I have effectively routed the OPV to the tank on its own, and the safety valve to a gap on the joining on the side - not ideal, but the safety valve should never trigger. If it does, turn your machine off as something is wrong. As it's stands, I can put everything back together as it originally was.

On the Elizabeth V3, I don't understand why it doesn't join the vacuum breaker outlet to the drip tray. I'll do that one day when the machine is out of warranty. IMO, a better solution, far more elegant. But I'm sure Lelit had their reasons.


----------



## SproFTW (Jul 24, 2021)

MediumRoastSteam said:


> There's a thread here. But that X connector should really be an Y connector, as one of the ports leads to the back of the steam tap for no reason. The other to the safety valve. But, because the X connector is higher than the safety valve, the water from the OPV "floods" the safety valve port. Safety valve gets hot, as it's attached to the boiler, and you hear hisses and gurgles.
> 
> there's nothing wrong with that, it's just poor design.
> 
> ...


 Very interesting, thanks for explaining. I think Lelit should name their next model in honor of you and Dave😉.

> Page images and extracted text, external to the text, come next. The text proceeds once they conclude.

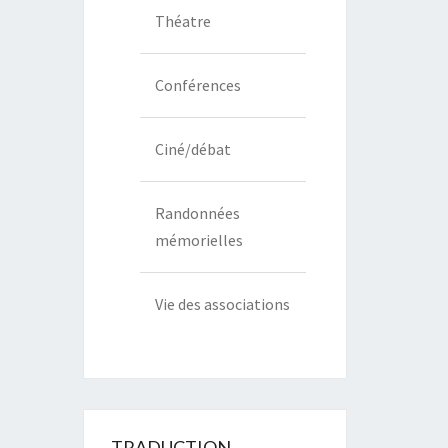
Théatre
Conférences
Ciné/débat
Randonnées
mémorielles
Vie des associations
TRADUCTION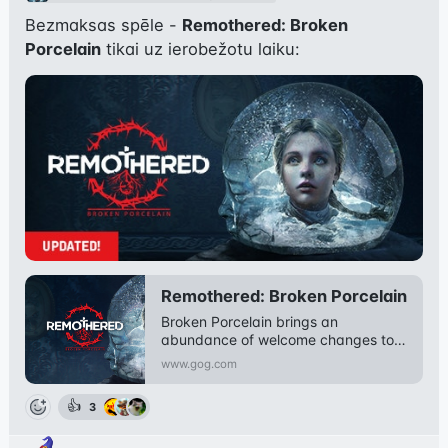
Bezmaksas spēle - 
Remothered: Broken 
Porcelain
 tikai uz ierobežotu laiku:
Remothered: Broken Porcelain
Broken Porcelain brings an 
abundance of welcome changes to 
the series, introducing new ga
www.gog.com
👍
3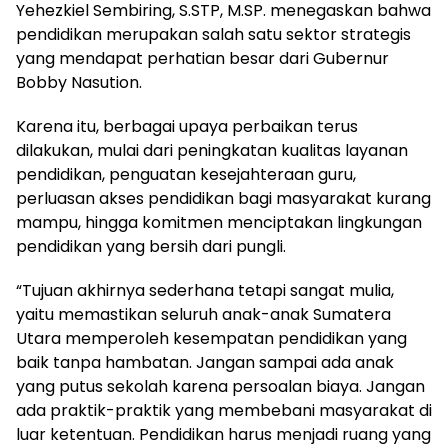
Yehezkiel Sembiring, S.STP, M.SP. menegaskan bahwa
pendidikan merupakan salah satu sektor strategis
yang mendapat perhatian besar dari Gubernur
Bobby Nasution.
Karena itu, berbagai upaya perbaikan terus
dilakukan, mulai dari peningkatan kualitas layanan
pendidikan, penguatan kesejahteraan guru,
perluasan akses pendidikan bagi masyarakat kurang
mampu, hingga komitmen menciptakan lingkungan
pendidikan yang bersih dari pungli.
“Tujuan akhirnya sederhana tetapi sangat mulia,
yaitu memastikan seluruh anak-anak Sumatera
Utara memperoleh kesempatan pendidikan yang
baik tanpa hambatan. Jangan sampai ada anak
yang putus sekolah karena persoalan biaya. Jangan
ada praktik-praktik yang membebani masyarakat di
luar ketentuan. Pendidikan harus menjadi ruang yang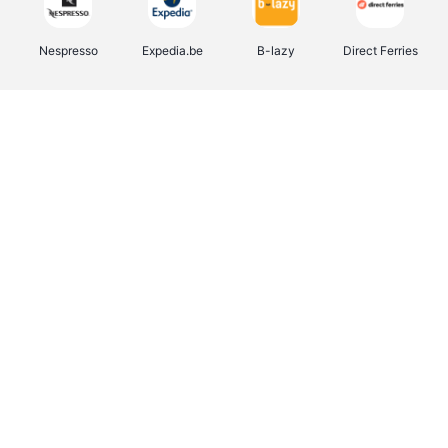
Nespresso
Expedia.be
B-lazy
Direct Ferries
Shop like you Give A Damn
Stronger
Tefal
DreamLand
Yves Rocher
Rentcars BE
CAMPER
Marie-Stella-Maris
Philips Hue
Babor
Schäfer Shop
Walibi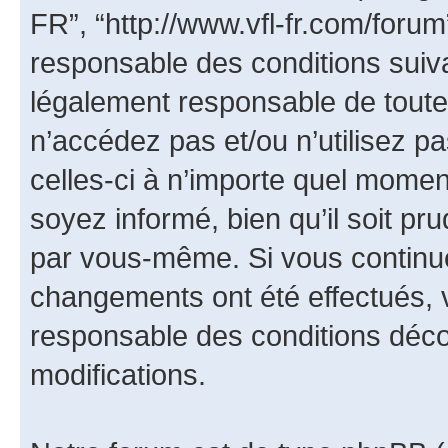
FR”, “http://www.vfl-fr.com/foru
responsable des conditions suiva
légalement responsable de toutes
n’accédez pas et/ou n’utilisez 
celles-ci à n’importe quel momen
soyez informé, bien qu’il soit pru
par vous-même. Si vous continue
changements ont été effectués, 
responsable des conditions déco
modifications.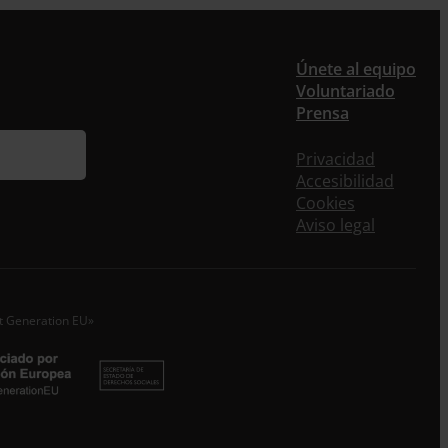
er
Únete al equipo
Voluntariado
Prensa
ieres recibir nuestra newsletter mensual y los
eos puntuales en los que te ofrecemos
Privacidad
rmación, no dejes de completar este formulario.
Accesibilidad
nstante, te daremos de alta en nuestra base de
Cookies
s y podrás estar al tanto de todas las novedades.
Aviso legal
re *
idos
xt Generation EU»
o electrónico *
epto la
Política de Privacidad
*
 ENTRECULTURAS FE Y ALEGRÍA ESPAÑA trataremos los datos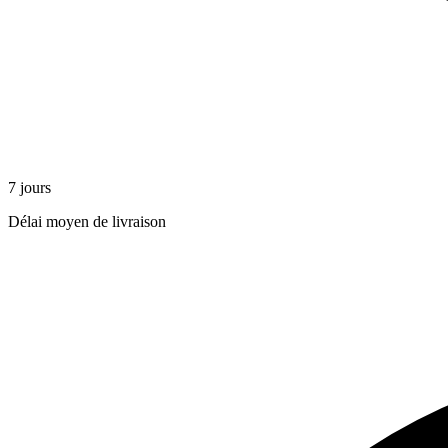
7 jours
Délai moyen de livraison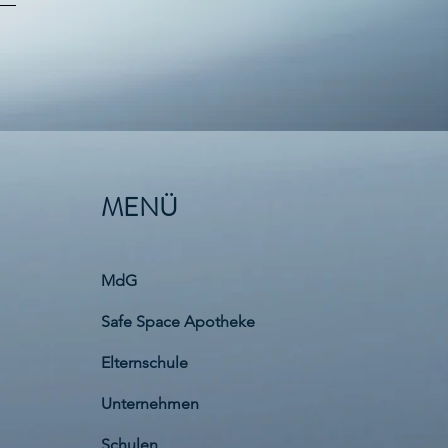
MENÜ
MdG
Safe Space Apotheke
Elternschule
Unternehmen
Schulen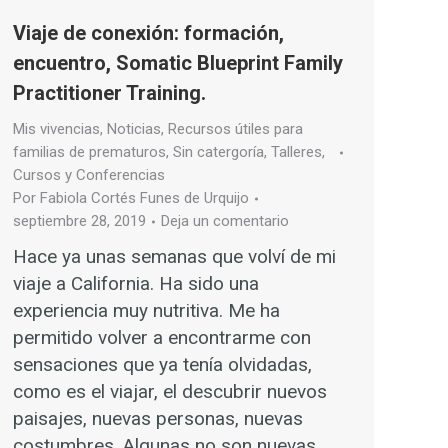
Viaje de conexión: formación,
encuentro, Somatic Blueprint Family
Practitioner Training.
Mis vivencias
,
Noticias
,
Recursos útiles para
familias de prematuros
,
Sin catergoría
,
Talleres,
Cursos y Conferencias
Por
Fabiola Cortés Funes de Urquijo
septiembre 28, 2019
Deja un comentario
Hace ya unas semanas que volví de mi
viaje a California. Ha sido una
experiencia muy nutritiva. Me ha
permitido volver a encontrarme con
sensaciones que ya tenía olvidadas,
como es el viajar, el descubrir nuevos
paisajes, nuevas personas, nuevas
costumbres. Algunas no son nuevas,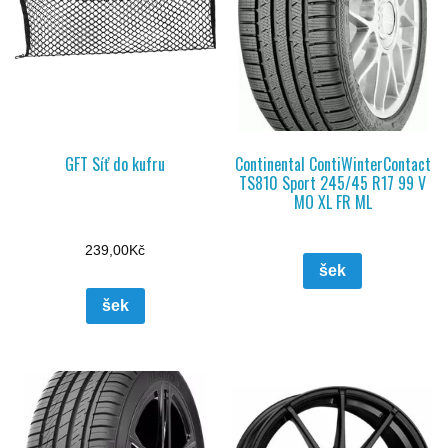
GFT Síť do kufru
Continental ContiWinterContact
TS810 Sport 245/45 R17 99 V
MO XL FR ML
239,00
Kč
šek
šek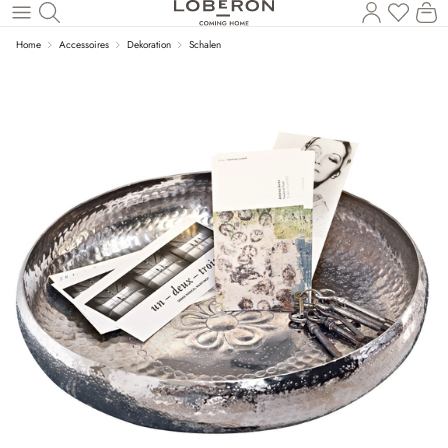
Du has
Wa
Zum Hauptinhalt springen
Home
Accessoires
Dekoration
Schalen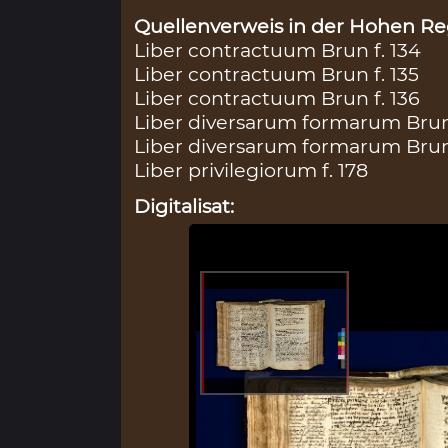
Quellenverweis in der Hohen Reg
Liber contractuum Brun f. 134
Liber contractuum Brun f. 135
Liber contractuum Brun f. 136
Liber diversarum formarum Brun 
Liber diversarum formarum Brun 
Liber privilegiorum f. 178
Digitalisat: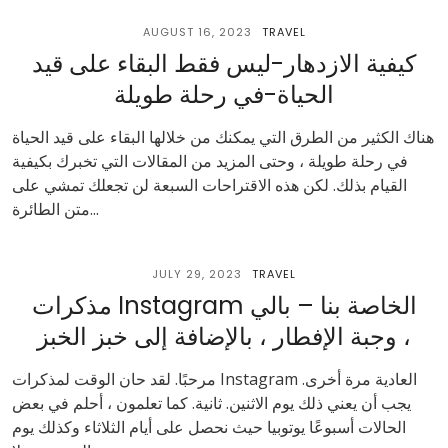
AUGUST 16, 2023
TRAVEL
كيفية الازدهار-ليس فقط البقاء على قيد
الحياة-في رحلة طويلة
هناك الكثير من الطرق التي يمكنك من خلالها البقاء على قيد الحياة
في رحلة طويلة ، وحتى المزيد من المقالات التي تخبرك بكيفية
القيام بذلك. لكن هذه الاقتراحات السبعة لن تجعلك تمشي على
متن الطائرة...
JULY 29, 2023
TRAVEL
مذكرات Instagram الخاصة بنا – بالي
، وجبة الإفطار ، بالإضافة إلى خبز الخبز
مرحبًا. لقد حان الوقت لمذكرات Instagram العادية مرة أخرى.
يجب أن يعني ذلك يوم الاثنين. ثانية. كما تعلمون ، أحلم في بعض
الحالات أسبوعًا يوتوبيا حيث نحصل على أيام الثلاثاء وكذلك يوم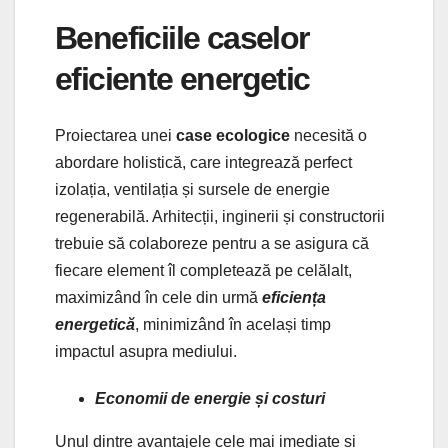
Beneficiile caselor
eficiente energetic
Proiectarea unei
case ecologice
necesită o
abordare holistică, care integrează perfect
izolația, ventilația și sursele de energie
regenerabilă. Arhitecții, inginerii și constructorii
trebuie să colaboreze pentru a se asigura că
fiecare element îl completează pe celălalt,
maximizând în cele din urmă
eficiența
energetică
, minimizând în același timp
impactul asupra mediului.
Economii de energie și costuri
Unul dintre avantajele cele mai imediate și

Cheers from across the pond!


----------



## MCProtis (Feb 5, 2021)

MediumRoastSteam said:


> I have effectively routed the OPV to the tank on its own, and the safety valve to a gap on the joining on the side - not ideal, but the safety valve should never trigger. If it does, turn your machine off as something is wrong. As it's stands, I can put everything back together as it originally was.


 Let's see some pics!!


----------